Mom the Decepticon

I was finally able to convince Jack to wear another of the new shirts I bought him.  This time, it was the black shirt that says “DUDE!”  Jack has been talking a lot about good guys and bad guys lately and somehow got it into his head that good guys wear white and bad guys wear black.  He is also quite obsessed with Transformers.  Using these two pieces of information, I cleverly manipulated my 3.5 year old:

“Jack, do you want to dress up like a Decepticon?  This shirt has a D on it for Decepticon!”

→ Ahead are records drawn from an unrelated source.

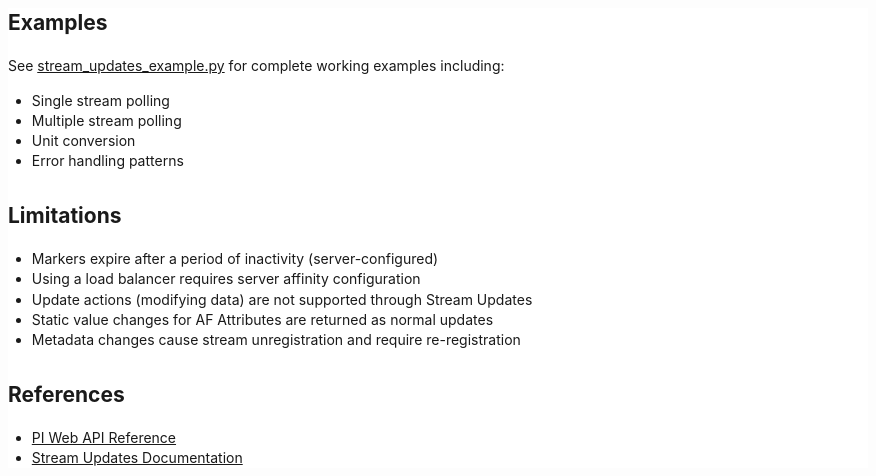 ## Examples

See [stream_updates_example.py](stream_updates_example.py) for complete working examples including:
- Single stream polling
- Multiple stream polling
- Unit conversion
- Error handling patterns

## Limitations

- Markers expire after a period of inactivity (server-configured)
- Using a load balancer requires server affinity configuration
- Update actions (modifying data) are not supported through Stream Updates
- Static value changes for AF Attributes are returned as normal updates
- Metadata changes cause stream unregistration and require re-registration

## References

- [PI Web API Reference](https://docs.aveva.com/bundle/pi-web-api-reference/page/help/getting-started.html)
- [Stream Updates Documentation](https://docs.aveva.com/)
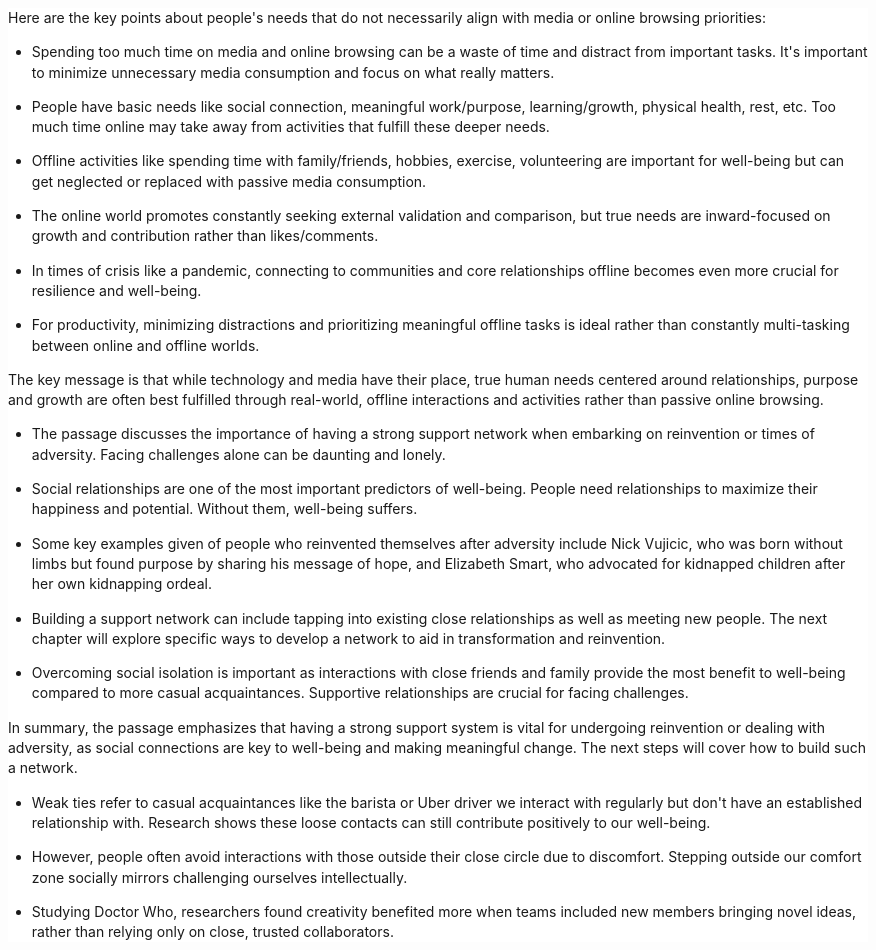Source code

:  Here are the key points about people's needs that do not necessarily align with media or online browsing priorities:

- Spending too much time on media and online browsing can be a waste of time and distract from important tasks. It's important to minimize unnecessary media consumption and focus on what really matters.

- People have basic needs like social connection, meaningful work/purpose, learning/growth, physical health, rest, etc. Too much time online may take away from activities that fulfill these deeper needs. 

- Offline activities like spending time with family/friends, hobbies, exercise, volunteering are important for well-being but can get neglected or replaced with passive media consumption. 

- The online world promotes constantly seeking external validation and comparison, but true needs are inward-focused on growth and contribution rather than likes/comments. 

- In times of crisis like a pandemic, connecting to communities and core relationships offline becomes even more crucial for resilience and well-being. 

- For productivity, minimizing distractions and prioritizing meaningful offline tasks is ideal rather than constantly multi-tasking between online and offline worlds.

The key message is that while technology and media have their place, true human needs centered around relationships, purpose and growth are often best fulfilled through real-world, offline interactions and activities rather than passive online browsing.

- The passage discusses the importance of having a strong support network when embarking on reinvention or times of adversity. Facing challenges alone can be daunting and lonely. 

- Social relationships are one of the most important predictors of well-being. People need relationships to maximize their happiness and potential. Without them, well-being suffers. 

- Some key examples given of people who reinvented themselves after adversity include Nick Vujicic, who was born without limbs but found purpose by sharing his message of hope, and Elizabeth Smart, who advocated for kidnapped children after her own kidnapping ordeal. 

- Building a support network can include tapping into existing close relationships as well as meeting new people. The next chapter will explore specific ways to develop a network to aid in transformation and reinvention. 

- Overcoming social isolation is important as interactions with close friends and family provide the most benefit to well-being compared to more casual acquaintances. Supportive relationships are crucial for facing challenges.

In summary, the passage emphasizes that having a strong support system is vital for undergoing reinvention or dealing with adversity, as social connections are key to well-being and making meaningful change. The next steps will cover how to build such a network.

- Weak ties refer to casual acquaintances like the barista or Uber driver we interact with regularly but don't have an established relationship with. Research shows these loose contacts can still contribute positively to our well-being. 

- However, people often avoid interactions with those outside their close circle due to discomfort. Stepping outside our comfort zone socially mirrors challenging ourselves intellectually.

- Studying Doctor Who, researchers found creativity benefited more when teams included new members bringing novel ideas, rather than relying only on close, trusted collaborators. 
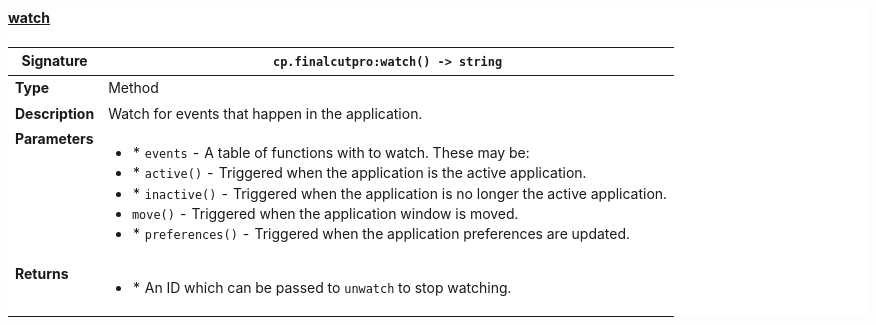#### [watch](#watch)
| <span style="text-align: left;">**Signature**</span> | <span style="text-align: left;">`cp.finalcutpro:watch() -> string` </span>                                                |
| -----------------------------------------------------|---------------------------------------------------------------------------------------------------------|
| **Type**                                             | Method                                                                                         |
| **Description**                                      | Watch for events that happen in the application.                                                                                         |
| **Parameters**                                       | <ul><li>* `events` - A table of functions with to watch. These may be:</li><li>	* `active()`		- Triggered when the application is the active application.</li><li>	* `inactive()`		- Triggered when the application is no longer the active application.</li><li>   `move()` 	 		- Triggered when the application window is moved.</li><li>	* `preferences()`	- Triggered when the application preferences are updated.</li></ul> |
| **Returns**                                          | <ul><li>* An ID which can be passed to `unwatch` to stop watching.</li></ul>          |

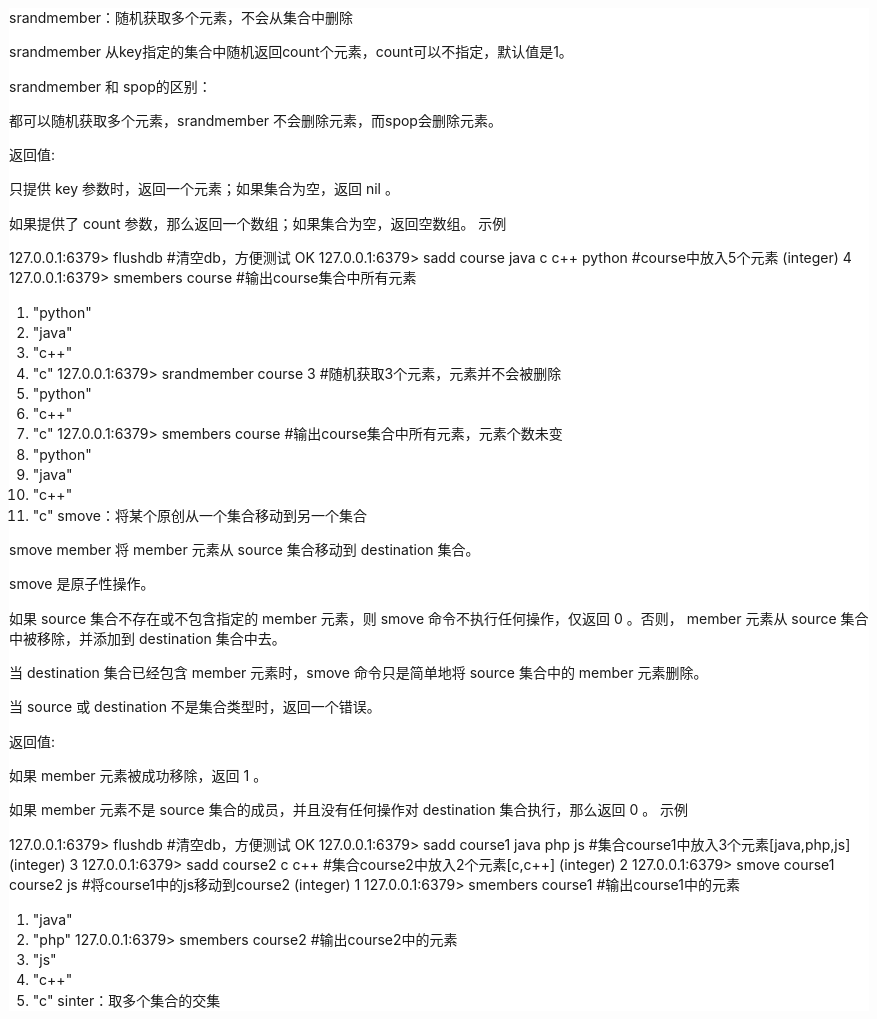    srandmember：随机获取多个元素，不会从集合中删除

srandmember <key> <count>
从key指定的集合中随机返回count个元素，count可以不指定，默认值是1。

srandmember 和 spop的区别：

都可以随机获取多个元素，srandmember 不会删除元素，而spop会删除元素。

返回值:

只提供 key 参数时，返回一个元素；如果集合为空，返回 nil 。

如果提供了 count 参数，那么返回一个数组；如果集合为空，返回空数组。
示例

127.0.0.1:6379> flushdb #清空db，方便测试
OK
127.0.0.1:6379> sadd course java c c++ python #course中放入5个元素
(integer) 4
127.0.0.1:6379> smembers course #输出course集合中所有元素
1) "python"
2) "java"
3) "c++"
4) "c"
   127.0.0.1:6379> srandmember course 3 #随机获取3个元素，元素并不会被删除
1) "python"
2) "c++"
3) "c"
   127.0.0.1:6379> smembers course #输出course集合中所有元素，元素个数未变
1) "python"
2) "java"
3) "c++"
4) "c"
   smove：将某个原创从一个集合移动到另一个集合

smove <source> <destination> member
将 member 元素从 source 集合移动到 destination 集合。

smove 是原子性操作。

如果 source 集合不存在或不包含指定的 member 元素，则 smove 命令不执行任何操作，仅返回 0 。否则， member 元素从 source 集合中被移除，并添加到 destination 集合中去。

当 destination 集合已经包含 member 元素时，smove 命令只是简单地将 source 集合中的 member 元素删除。

当 source 或 destination 不是集合类型时，返回一个错误。

返回值:

如果 member 元素被成功移除，返回 1 。

如果 member 元素不是 source 集合的成员，并且没有任何操作对 destination 集合执行，那么返回 0 。
示例

127.0.0.1:6379> flushdb #清空db，方便测试
OK
127.0.0.1:6379> sadd course1 java php js #集合course1中放入3个元素[java,php,js]
(integer) 3
127.0.0.1:6379> sadd course2 c c++ #集合course2中放入2个元素[c,c++]
(integer) 2
127.0.0.1:6379> smove course1 course2 js #将course1中的js移动到course2
(integer) 1
127.0.0.1:6379> smembers course1 #输出course1中的元素
1) "java"
2) "php"
   127.0.0.1:6379> smembers course2 #输出course2中的元素
1) "js"
2) "c++"
3) "c"
   sinter：取多个集合的交集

“Do I get to be a bad guy?”

“Yup, you go for it, dude!”

And thus I convinced my son to wear a new shirt and believe HE was the Decepticon.  Motherhood is great for honing my skills of deception…at least, for the preschool crowd.

Grateful for imagination

Jack was not happy about getting up this morning.  From the moment he opened his eyes he was upset.  “We have to close the door!  We have to go to sleep!”  I wish, kid!  He spent the next 45 minutes or so yelling at the top of his lungs because he didn’t want to get dressed, didn’t want to watch George, dropped his piece of friendship bread, and then OMG my chocolate egg is broken and I wanted to crack it open but now I can’t!!!  Yeah, you can see how I tried to use bribery when all else failed.  And even the bribery didn’t work.

What did?  A SPACE HELMET.  I told Jack that if he got dressed he could wear the space helmet (David’s bicycle helmet) and we could go to outer space.  He changed his attitude immediately.  We got out of the door within 10 minutes.  I convinced him my car was my spaceship and we were going to take off!  He counted down to lift off at every stop sign.  He was smiling by the time we got to daycare.  I then told him he needed to find some rockets and teach his fellow astronauts about space.  Off he went to look for rockets among the daycare toys!

I lied to my kid – a huge, bald-faced, complete lie.  And I will do it again and again if it gets him out of the house in the morning and saves my sanity.